■ Your instructions ■
Starting at the line below that contains "Rendered at 1241 by 1754 pixels.", print each line through the end of the records exactly as it appears.

■ Given data ■

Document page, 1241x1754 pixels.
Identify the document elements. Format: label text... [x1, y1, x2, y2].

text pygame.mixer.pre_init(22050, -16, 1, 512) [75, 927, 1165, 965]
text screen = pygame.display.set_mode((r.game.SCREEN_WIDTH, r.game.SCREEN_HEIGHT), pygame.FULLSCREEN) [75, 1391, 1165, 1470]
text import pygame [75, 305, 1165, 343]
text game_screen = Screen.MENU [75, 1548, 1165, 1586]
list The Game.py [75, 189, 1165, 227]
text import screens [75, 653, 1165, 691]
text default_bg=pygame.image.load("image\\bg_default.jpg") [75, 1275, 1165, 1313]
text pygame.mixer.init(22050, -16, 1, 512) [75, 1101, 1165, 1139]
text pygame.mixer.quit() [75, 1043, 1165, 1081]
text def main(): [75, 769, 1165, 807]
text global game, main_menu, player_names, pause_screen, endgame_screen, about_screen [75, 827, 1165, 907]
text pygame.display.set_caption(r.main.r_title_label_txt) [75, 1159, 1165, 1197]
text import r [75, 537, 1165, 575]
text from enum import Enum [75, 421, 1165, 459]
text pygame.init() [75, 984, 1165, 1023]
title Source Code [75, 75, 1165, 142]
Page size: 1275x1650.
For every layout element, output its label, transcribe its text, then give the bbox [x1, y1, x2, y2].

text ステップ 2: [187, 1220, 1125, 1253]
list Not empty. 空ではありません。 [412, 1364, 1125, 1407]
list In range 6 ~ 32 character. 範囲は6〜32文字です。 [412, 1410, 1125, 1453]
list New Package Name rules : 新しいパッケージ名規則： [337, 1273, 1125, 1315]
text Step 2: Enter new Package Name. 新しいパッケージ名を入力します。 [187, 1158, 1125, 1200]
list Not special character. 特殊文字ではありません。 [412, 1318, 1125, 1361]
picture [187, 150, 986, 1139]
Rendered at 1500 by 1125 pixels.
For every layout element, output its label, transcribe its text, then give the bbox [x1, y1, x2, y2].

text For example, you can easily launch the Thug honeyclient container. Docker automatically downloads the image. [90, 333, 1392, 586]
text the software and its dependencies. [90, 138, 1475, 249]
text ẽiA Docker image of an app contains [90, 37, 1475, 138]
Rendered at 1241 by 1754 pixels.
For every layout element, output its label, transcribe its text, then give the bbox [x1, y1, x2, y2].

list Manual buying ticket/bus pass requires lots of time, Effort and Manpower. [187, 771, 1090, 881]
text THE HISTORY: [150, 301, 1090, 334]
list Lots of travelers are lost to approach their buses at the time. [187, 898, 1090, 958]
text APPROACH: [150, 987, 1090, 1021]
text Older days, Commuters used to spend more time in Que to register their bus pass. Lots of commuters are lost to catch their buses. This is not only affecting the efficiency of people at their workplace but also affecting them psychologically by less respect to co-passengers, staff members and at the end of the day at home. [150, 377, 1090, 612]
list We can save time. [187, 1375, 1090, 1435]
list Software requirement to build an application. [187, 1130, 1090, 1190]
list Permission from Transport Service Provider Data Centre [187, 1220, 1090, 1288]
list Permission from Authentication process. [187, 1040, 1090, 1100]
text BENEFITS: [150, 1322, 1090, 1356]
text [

■ Your solution ■
Rendered at 1241 by 1754 pixels.
For every layout element, output its label, transcribe its text, then give the bbox [x1, y1, x2, y2].

list Manual buying ticket/bus pass requires lots of time, Effort and Manpower. [187, 771, 1090, 881]
text THE HISTORY: [150, 301, 1090, 334]
list Lots of travelers are lost to approach their buses at the time. [187, 898, 1090, 958]
text APPROACH: [150, 987, 1090, 1021]
text Older days, Commuters used to spend more time in Que to register their bus pass. Lots of commuters are lost to catch their buses. This is not only affecting the efficiency of people at their workplace but also affecting them psychologically by less respect to co-passengers, staff members and at the end of the day at home. [150, 377, 1090, 612]
list We can save time. [187, 1375, 1090, 1435]
list Software requirement to build an application. [187, 1130, 1090, 1190]
list Permission from Transport Service Provider Data Centre [187, 1220, 1090, 1288]
list Permission from Authentication process. [187, 1040, 1090, 1100]
text BENEFITS: [150, 1322, 1090, 1356]
text [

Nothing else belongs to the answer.